FY 2022 Pilot Program for Transit-Oriented Development (TOD) Planning

Due Date
Where the Opportunity is Offered
All of California
Eligible Applicant
Additional Eligibility Information
The Federal Transit Administration (FTA) announces the opportunity to apply for $13 million in Fiscal Year (FY) 2022 funding. Any comprehensive or site specific planning work proposed for funding under this program must be associated with an eligible transit capital project, namely a new fixed guideway project or a core capacity improvement project as defined in Section 5309(a) of title 49, United States Code. These statutory definitions are also provided in section (C)(3)(i) of the notice of funding opportunity (NOFO). Projects are not required to be within the Capital Investment Grants Program. Applicants and eventual grant recipients under this program must be existing FTA grantees as of the publication date of the NOFO. A proposer must either be the project sponsor of an eligible transit capital project as defined above or an entity with land use planning authority in an eligible transit capital project corridor. Evidence of a partnership between these two types of entity will be required unless the applicant has both responsibilities. Please refer to the NOFO for further information.

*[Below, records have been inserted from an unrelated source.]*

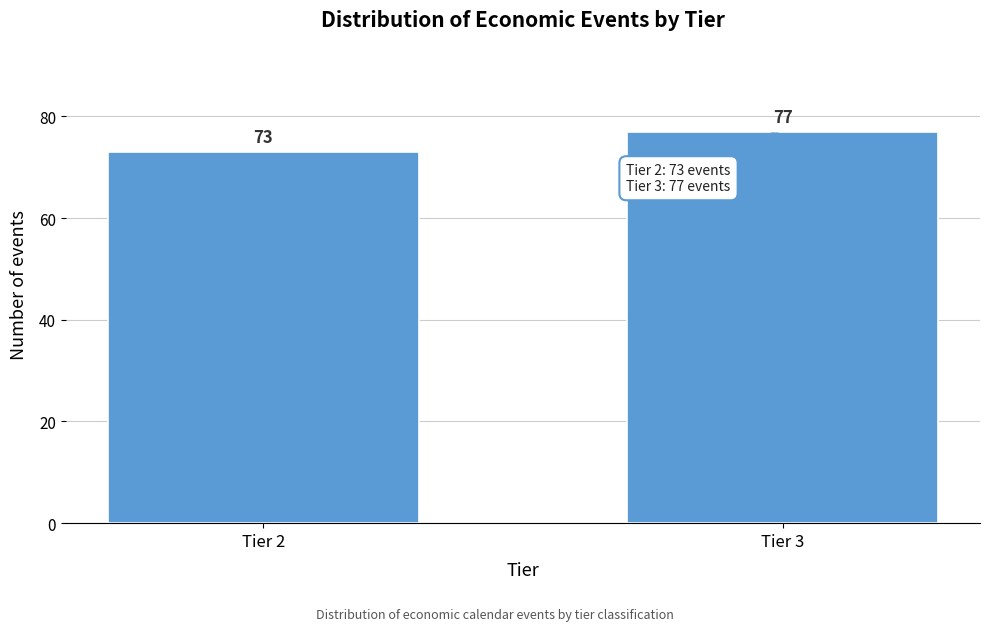

Reading left to right, list all the values displayed in this chart.

73	77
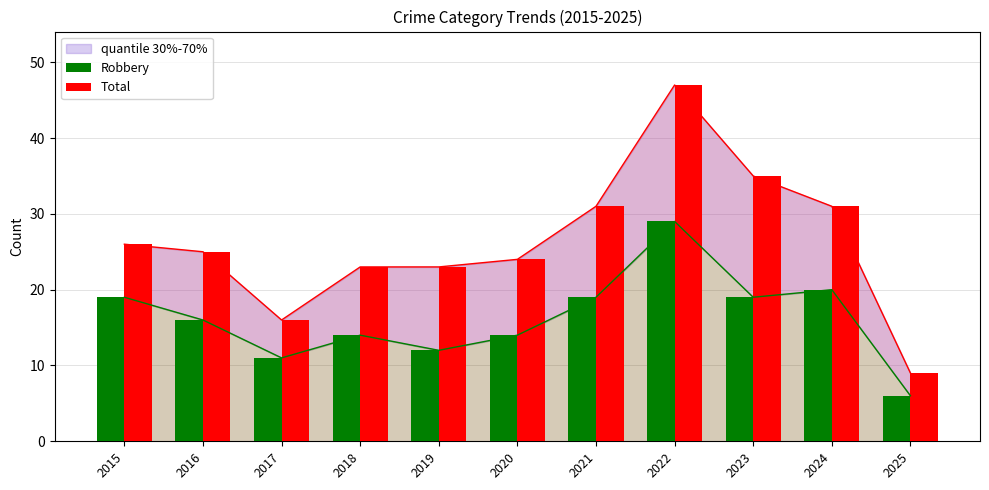

How many groups of bars are there?

11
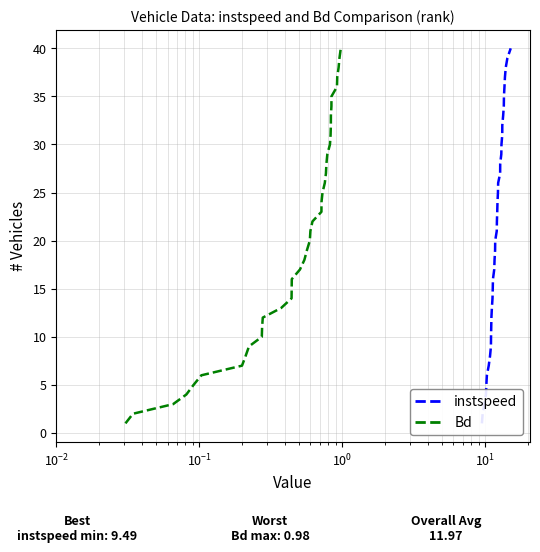

What is the highest value of the Bd series?

40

Only one application per transit capital project corridor may be submitted to FTA. Multiple applications submitted for a single transit capital project corridor indicate to FTA that partnerships are not in place and FTA will reject all of the applications.
Contact
April McLean-McCoy
Description

The Pilot Program for TOD Planning helps support FTA’s mission of improving public transportation for America’s communities by providing funding to local communities to integrate land use and transportation planning around a new fixed guideway or core capacity improvement project. Per statute, any comprehensive or site specific planning funded through the program must examine ways to improve economic development and ridership, foster multimodal connectivity and accessibility, improve transit access for pedestrian and bicycle traffic, engage the private sector, identify infrastructure needs, and enable mixed-use development near transit stations.